■ Actions to take ■
1 - Reproduce the passage on Toronto DIY filmmakers word for word, starting at "The freedom of" and ending at "of their work.".
2 - According to the passage on Toronto DIY filmmakers, where do these filmmakers mostly get access to digital cameras?

■ Source passage ■
────

The freedom of being in charge, and having to work for, deciding on the content
(however modest or crude), form, distribution is integral to this group. These
DIY filmmakers typically use non-professional, non-ACTRA actors and
technicians, and they do not work within the industry or with its unions. The
rise in prominence of digital
filmmaking equipment has been a great resource to these filmmakers, as perhaps
were it not have been available, they might not have been as productive and
unconventional as they are. Also of importance is how with the technological
developments of many of these new digital cameras, which the Toronto DIY
filmmakers have relatively easy enough access to (mostly from film schools or
film cooperatives, while some even own their own equipment) and their greatly
improved image and audio recording quality, this had led to a matched
professional standard of much of their work.
The
Toronto DIY filmmakers can be seen as the spiritual successors to the Toronto
New Wave of the mid-eighties (and perhaps even further back to Don Owen making
one of the first Toronto films in 1964) as many of the ideas of an original and
challenging new Canadian cinema along with publicly debated issues and
problems, in terms of financing and distribution, have remained quite constant
since the eighties.* For example, Aaron Taylor in Great Canadian Film Directors writes,
Collectively,
the Toronto New Wave turned its back on traditionalist representations of urban
Canada, contributing to the formation of a recognizable national cinema that
finally made its presence known in the international market.
While
Paul Salmon, also in Great Canadian Film
Directors, characterizes the Toronto New Wave in more depth as,
Emerging
in the mid-1980s, this group shares a number of basic characteristics,
including: a rejection or at least deep questioning of the entrenched Canadian
tradition of documentary realism, an openness to experiment in terms of narrative
structures and subject matter, and a willingness to embrace collaboration and
artistic versatility. While many New Wave filmmakers have been outspoken in
their interest in remaining in Canada and in supporting an indigenous Canadian
film industry, they often share an equally fierce desire to remain unfettered
by any sense of obligation to focus on traditional Canadian subjects.
But
were the Toronto New Wave or even now the Toronto DIY Filmmakers truly
independent, and what does this even mean? Well the answer is complicated.
Though some of the filmmakers receive Canadian art council grants and others
investments from Telefilm, it is never guaranteed. Others crowd-source money
from friends and family and make their films with a small group of friends while
others actually have their own production company and are actually paid to make
films or shows. So there is a broad spectrum of economic resources available to
them, which varies depending on their commercial and critical success and where
they are in their careers.

────

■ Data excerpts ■
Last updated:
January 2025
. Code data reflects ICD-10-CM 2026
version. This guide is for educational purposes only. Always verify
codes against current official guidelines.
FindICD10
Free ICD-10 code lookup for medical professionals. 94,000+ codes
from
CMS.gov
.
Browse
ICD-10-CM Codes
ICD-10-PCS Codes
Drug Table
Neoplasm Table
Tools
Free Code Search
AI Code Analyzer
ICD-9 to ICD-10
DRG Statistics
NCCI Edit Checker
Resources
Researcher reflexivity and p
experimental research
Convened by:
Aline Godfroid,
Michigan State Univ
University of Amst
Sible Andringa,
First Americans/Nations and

────

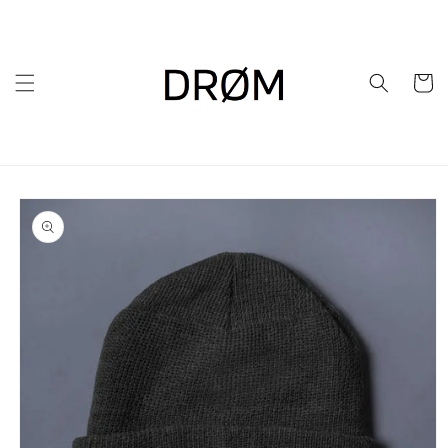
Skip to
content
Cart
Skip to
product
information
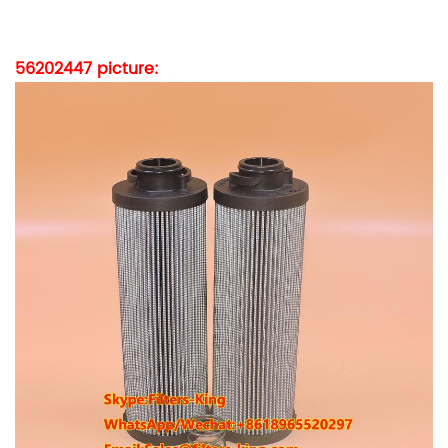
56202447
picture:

────

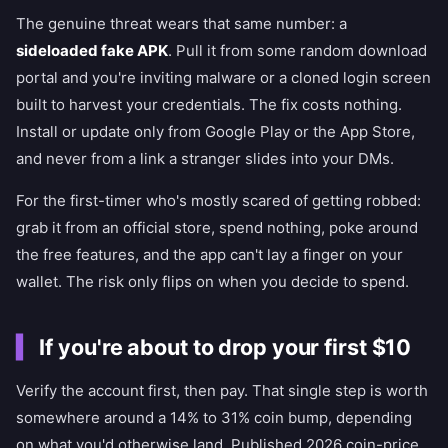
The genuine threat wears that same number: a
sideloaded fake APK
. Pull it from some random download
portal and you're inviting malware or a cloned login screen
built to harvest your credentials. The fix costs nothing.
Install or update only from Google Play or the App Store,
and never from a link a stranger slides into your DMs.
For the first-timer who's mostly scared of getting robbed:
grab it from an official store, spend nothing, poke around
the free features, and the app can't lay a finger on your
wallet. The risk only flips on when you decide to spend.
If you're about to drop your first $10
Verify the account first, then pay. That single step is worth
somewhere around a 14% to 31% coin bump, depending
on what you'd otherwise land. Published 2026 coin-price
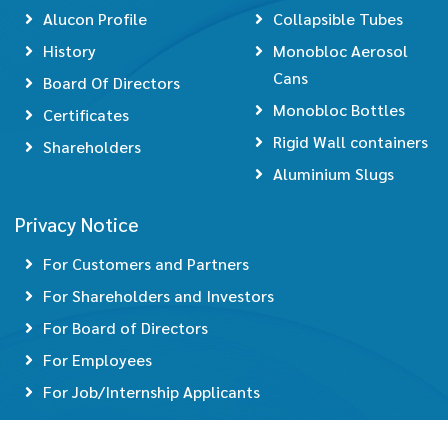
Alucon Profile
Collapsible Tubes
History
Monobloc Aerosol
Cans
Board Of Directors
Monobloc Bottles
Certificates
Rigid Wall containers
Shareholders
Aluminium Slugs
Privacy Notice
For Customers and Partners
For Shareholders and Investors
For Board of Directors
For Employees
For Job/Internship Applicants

────

■ Results ■
1 -
The freedom of being in charge, and having to work for, deciding on the content
(however modest or crude), form, distribution is integral to this group. These
DIY filmmakers typically use non-professional, non-ACTRA actors and
technicians, and they do not work within the industry or with its unions. The
rise in prominence of digital
filmmaking equipment has been a great resource to these filmmakers, as perhaps
were it not have been available, they might not have been as productive and
unconventional as they are. Also of importance is how with the technological
developments of many of these new digital cameras, which the Toronto DIY
filmmakers have relatively easy enough access to (mostly from film schools or
film cooperatives, while some even own their own equipment) and their greatly
improved image and audio recording quality, this had led to a matched
professional standard of much of their work.

2 - Mostly from film schools or film cooperatives, while some own their own equipment.